| A very important nuance for everyone following this. SBF keeps saying there was a liquidity crisis at FTX, which is 100% not true. A liquidity crisis implies that he took deposits, flipped them into good, but illiquid investments, and ran into trouble because people asked for more cash than FTX had on hand. FTX actually had a solvency crisis, where he took deposits, put them in completely inappropriate investments (many of which are now worthless, all of which were speculative nonsense) and is now revealed to have done that. He's using the concepts of "bank runs" and "liquidity crises" because that's sort of an "aww shucks, got caught in an unfortunate circumstance" situation when what he actually did was one of the stupidest and most malicious things anyone in "finance" has ever done. |
Who was on the other side of these losing trades?

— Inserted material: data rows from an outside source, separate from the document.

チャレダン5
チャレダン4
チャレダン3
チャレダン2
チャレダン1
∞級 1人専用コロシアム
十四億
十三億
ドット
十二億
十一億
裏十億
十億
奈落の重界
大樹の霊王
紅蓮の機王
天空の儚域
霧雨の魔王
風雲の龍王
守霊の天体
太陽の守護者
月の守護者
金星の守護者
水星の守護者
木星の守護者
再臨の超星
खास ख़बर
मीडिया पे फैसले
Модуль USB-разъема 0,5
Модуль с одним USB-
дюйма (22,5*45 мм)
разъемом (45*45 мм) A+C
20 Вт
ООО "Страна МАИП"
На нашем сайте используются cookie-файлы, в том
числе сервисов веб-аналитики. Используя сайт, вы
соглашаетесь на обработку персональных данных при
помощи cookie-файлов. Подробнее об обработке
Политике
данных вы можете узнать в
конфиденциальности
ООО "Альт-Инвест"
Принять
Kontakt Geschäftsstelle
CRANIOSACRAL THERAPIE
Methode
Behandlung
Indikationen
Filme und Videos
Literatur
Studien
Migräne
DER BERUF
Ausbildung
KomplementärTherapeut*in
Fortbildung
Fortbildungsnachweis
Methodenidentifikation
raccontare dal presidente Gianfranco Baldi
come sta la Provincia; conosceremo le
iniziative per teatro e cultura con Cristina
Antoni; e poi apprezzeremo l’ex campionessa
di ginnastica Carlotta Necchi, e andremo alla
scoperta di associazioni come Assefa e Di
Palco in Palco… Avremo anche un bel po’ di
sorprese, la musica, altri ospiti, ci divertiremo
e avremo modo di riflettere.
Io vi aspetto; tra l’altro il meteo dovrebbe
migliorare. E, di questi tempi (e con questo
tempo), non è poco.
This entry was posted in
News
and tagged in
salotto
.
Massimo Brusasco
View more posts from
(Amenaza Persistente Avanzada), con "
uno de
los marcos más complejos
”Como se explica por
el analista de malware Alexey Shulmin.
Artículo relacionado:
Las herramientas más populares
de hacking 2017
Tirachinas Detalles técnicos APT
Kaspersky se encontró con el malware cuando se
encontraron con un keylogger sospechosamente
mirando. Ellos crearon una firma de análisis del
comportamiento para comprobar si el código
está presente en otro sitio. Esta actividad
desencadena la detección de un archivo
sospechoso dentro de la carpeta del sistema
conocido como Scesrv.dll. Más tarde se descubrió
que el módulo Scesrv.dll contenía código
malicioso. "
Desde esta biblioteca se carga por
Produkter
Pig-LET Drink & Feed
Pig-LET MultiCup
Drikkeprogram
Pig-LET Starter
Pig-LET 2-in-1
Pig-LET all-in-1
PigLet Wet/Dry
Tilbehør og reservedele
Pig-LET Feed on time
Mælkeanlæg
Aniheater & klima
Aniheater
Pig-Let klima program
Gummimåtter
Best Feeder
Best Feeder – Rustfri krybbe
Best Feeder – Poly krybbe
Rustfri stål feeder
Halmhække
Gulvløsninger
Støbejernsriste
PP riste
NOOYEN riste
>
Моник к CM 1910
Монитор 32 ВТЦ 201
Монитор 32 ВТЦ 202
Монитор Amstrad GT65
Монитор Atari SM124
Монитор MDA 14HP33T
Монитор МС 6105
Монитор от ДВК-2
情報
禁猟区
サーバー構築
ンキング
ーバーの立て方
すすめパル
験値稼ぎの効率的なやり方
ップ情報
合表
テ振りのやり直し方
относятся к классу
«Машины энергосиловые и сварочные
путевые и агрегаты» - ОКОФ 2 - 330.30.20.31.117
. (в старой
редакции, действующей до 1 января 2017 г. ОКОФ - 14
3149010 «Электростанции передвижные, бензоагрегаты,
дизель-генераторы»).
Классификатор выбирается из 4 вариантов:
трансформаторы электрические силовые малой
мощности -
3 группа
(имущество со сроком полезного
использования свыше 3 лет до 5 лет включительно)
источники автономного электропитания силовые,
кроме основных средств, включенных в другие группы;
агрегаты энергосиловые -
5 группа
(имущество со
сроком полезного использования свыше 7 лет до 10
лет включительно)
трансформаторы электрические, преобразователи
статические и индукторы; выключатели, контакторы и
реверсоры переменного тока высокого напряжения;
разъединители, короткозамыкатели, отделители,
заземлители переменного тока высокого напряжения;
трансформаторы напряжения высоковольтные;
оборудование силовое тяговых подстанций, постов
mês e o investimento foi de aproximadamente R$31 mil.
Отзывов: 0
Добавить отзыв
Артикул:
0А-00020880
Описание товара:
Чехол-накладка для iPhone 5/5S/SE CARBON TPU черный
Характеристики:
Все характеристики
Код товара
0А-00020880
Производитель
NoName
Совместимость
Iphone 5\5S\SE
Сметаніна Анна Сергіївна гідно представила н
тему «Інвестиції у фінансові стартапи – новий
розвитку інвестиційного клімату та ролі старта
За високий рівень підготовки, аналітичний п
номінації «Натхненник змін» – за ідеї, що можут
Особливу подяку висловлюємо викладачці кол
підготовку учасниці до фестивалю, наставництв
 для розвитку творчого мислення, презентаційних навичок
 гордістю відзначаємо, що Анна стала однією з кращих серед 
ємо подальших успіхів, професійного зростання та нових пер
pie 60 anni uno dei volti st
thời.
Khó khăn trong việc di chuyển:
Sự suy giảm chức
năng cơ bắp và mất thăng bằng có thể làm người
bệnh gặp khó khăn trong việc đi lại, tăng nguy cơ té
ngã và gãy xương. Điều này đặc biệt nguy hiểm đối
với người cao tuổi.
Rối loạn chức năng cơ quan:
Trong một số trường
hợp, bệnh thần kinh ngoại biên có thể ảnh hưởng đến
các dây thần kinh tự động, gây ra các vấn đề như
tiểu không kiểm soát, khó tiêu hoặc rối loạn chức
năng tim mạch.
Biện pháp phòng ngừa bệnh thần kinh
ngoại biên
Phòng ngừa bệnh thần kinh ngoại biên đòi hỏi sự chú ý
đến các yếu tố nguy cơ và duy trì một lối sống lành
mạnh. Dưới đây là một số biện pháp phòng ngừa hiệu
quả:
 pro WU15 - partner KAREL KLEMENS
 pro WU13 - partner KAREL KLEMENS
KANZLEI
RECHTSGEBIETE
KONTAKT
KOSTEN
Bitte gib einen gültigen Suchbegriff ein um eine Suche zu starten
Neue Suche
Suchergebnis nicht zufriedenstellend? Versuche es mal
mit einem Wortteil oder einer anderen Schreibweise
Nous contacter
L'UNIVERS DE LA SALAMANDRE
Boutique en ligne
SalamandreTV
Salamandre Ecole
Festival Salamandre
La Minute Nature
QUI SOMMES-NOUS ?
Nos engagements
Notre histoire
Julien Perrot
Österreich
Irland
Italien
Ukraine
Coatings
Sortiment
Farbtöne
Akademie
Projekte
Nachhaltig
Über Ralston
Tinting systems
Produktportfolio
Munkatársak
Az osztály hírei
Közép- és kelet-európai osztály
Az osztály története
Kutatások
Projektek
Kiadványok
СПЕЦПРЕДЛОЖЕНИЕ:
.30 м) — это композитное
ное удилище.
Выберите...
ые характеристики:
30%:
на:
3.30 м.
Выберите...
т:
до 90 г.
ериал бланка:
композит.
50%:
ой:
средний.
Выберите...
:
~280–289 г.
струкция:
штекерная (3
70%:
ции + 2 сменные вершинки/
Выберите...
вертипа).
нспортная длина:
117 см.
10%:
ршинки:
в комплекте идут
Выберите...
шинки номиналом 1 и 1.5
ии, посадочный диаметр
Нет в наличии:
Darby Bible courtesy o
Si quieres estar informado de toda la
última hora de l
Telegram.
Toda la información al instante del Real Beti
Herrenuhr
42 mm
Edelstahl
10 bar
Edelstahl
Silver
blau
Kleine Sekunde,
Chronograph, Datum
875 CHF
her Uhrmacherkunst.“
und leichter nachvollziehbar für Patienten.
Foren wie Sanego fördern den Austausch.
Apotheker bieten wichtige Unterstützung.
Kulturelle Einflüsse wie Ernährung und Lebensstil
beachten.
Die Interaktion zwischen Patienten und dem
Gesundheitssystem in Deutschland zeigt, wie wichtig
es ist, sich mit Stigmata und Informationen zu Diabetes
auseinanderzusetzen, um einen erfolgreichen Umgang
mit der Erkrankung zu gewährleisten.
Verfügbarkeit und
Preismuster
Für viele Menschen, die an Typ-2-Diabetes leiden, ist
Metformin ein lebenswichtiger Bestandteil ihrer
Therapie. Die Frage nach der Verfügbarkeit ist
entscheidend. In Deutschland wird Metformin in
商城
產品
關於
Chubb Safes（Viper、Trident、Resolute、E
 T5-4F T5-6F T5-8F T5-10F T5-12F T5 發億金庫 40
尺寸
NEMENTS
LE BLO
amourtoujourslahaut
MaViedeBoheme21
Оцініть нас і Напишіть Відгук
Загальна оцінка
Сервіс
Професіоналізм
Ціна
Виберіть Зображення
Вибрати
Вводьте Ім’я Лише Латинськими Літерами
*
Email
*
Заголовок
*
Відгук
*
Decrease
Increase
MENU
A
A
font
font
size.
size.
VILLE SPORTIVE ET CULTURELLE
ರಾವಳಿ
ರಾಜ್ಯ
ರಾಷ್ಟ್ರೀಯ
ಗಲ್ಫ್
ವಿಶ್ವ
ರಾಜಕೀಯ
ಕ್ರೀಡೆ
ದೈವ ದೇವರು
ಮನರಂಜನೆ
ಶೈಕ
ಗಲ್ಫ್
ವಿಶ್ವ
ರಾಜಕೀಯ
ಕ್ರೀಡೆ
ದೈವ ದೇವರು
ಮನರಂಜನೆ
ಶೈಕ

People need to follow the money trail. Where did the money go?
There are people who called the Alameda / FTX scam from day one, before FTX was even created (Alameda already existed). Then there are others, like Marc Cohodes, who realized SBF / FTX was a fraud when they looked into it. It's these people we should listen to. They knew SBF was full of shit back then and he's still full of shit now.
I do not buy the "inappropriate investments" angle. To me it was defrauding both users and investors by any means possible and funneling the money into the Bahamian blackhole. While putting the blame on "leveraged trades without stop-losses gone wrong".
There are just way too many things that do not add up: SBF/FTX bought a bank which belonged to the owners of Deltec in the Bahamas (the bank behind the whole iFinex (tether+Bitfinex) fraud, except that one hasn't blown yet).
And the latest amazing development: the current Bahamas attorney general used to work for... Deltec.
There's only one thing to say: you cannot make that shit up.
I don't think any movie or book writer could ever come up with something that insane.